# [Reading passage]
Friday, 3 May 2013: 11:00
Meeting Room 3 (Kursaal Centre)
10:30
P. Krakowiak1,2, C. K. Walker1,3 and I. Hertz-Picciotto2,4, (1)M.I.N.D. Institute, University of California, Davis, CA, (2)Public Health Sciences, University of California, Davis, CA, (3)Obstetrics and Gynecology, University of California, Davis, CA, (4)Public Health Sciences, UC Davis, Davis, CA
Background:  Pregnancy and perinatal complications have been implicated as risk factors in the etiology of autism spectrum disorders (ASD).   Since acquisition and abstraction of data from medical records is both expensive and labor-intensive, most retrospective studies rely on maternal self-report of such events.

Objectives:  We compared the accuracy of maternal report of prenatal conditions (pre-pregnancy obesity, diabetes and hypertensive disorders) and obstetric interventions (induction of labor and mode of delivery) reported in a structured telephone interview with medical records in a population of women of 2 to 5 year old children with and without a neurodevelopmental disorder.

# [Given entries]
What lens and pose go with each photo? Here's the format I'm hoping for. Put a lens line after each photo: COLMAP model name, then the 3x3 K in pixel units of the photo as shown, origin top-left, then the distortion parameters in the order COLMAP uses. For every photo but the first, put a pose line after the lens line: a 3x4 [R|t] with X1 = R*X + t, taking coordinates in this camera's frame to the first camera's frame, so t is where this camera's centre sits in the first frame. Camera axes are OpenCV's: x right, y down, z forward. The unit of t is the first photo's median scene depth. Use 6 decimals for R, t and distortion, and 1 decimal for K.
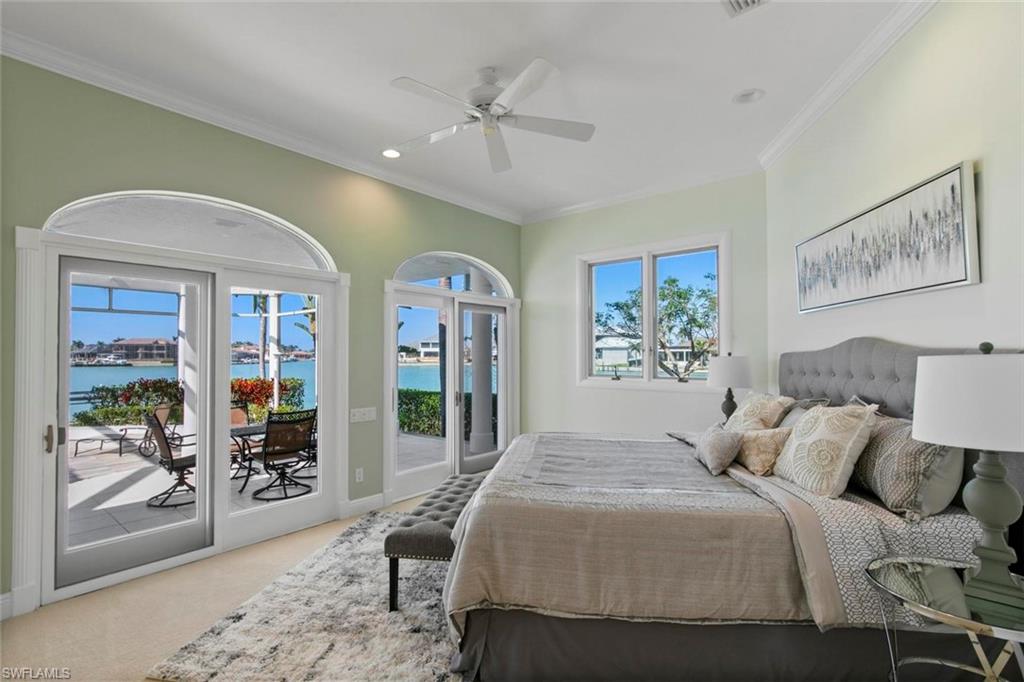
lens RADIAL K [[475.7, 0, 509.0], [0, 475.7, 344.0], [0, 0, 1]] dist [-0.003941, -0.000563]
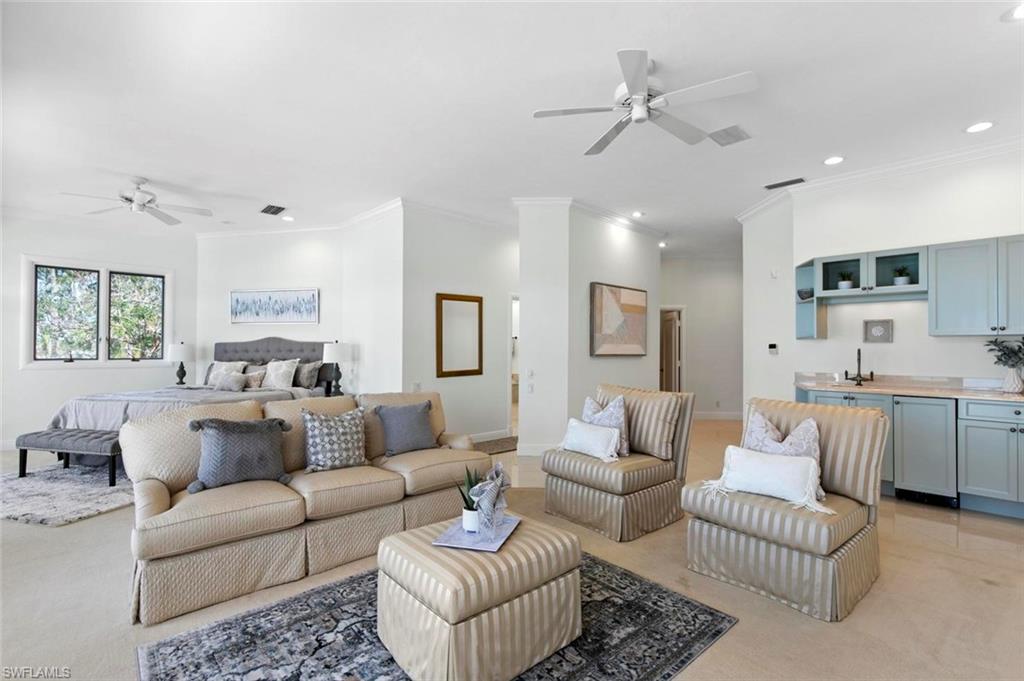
lens RADIAL K [[475.7, 0, 509.0], [0, 475.7, 343.5], [0, 0, 1]] dist [-0.003941, -0.000563]
pose [[0.102523, 0.016983, 0.994586, -1.206059], [-0.026421, 0.999548, -0.014344, 0.016989], [-0.994380, -0.024808, 0.102925, -0.398092]]
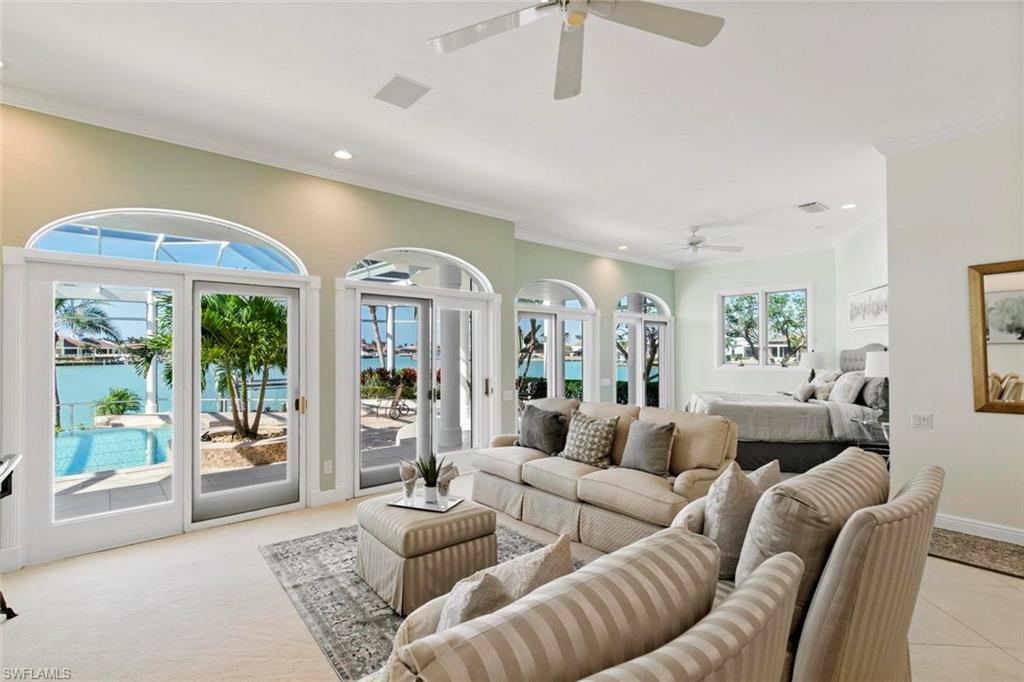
lens RADIAL K [[475.7, 0, 509.0], [0, 475.7, 344.0], [0, 0, 1]] dist [-0.003941, -0.000563]
pose [[0.987000, -0.003228, -0.160690, -0.410530], [0.004653, 0.999953, 0.008497, -0.026526], [0.160655, -0.009134, 0.986968, -1.027501]]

# [About this task]
Reproduce the abstract on maternal reporting of pregnancy complications from "Friday, 3 May" up to and including "of such events.".

# [Final answer]
Friday, 3 May 2013: 11:00
Meeting Room 3 (Kursaal Centre)
10:30
P. Krakowiak1,2, C. K. Walker1,3 and I. Hertz-Picciotto2,4, (1)M.I.N.D. Institute, University of California, Davis, CA, (2)Public Health Sciences, University of California, Davis, CA, (3)Obstetrics and Gynecology, University of California, Davis, CA, (4)Public Health Sciences, UC Davis, Davis, CA
Background:  Pregnancy and perinatal complications have been implicated as risk factors in the etiology of autism spectrum disorders (ASD).   Since acquisition and abstraction of data from medical records is both expensive and labor-intensive, most retrospective studies rely on maternal self-report of such events.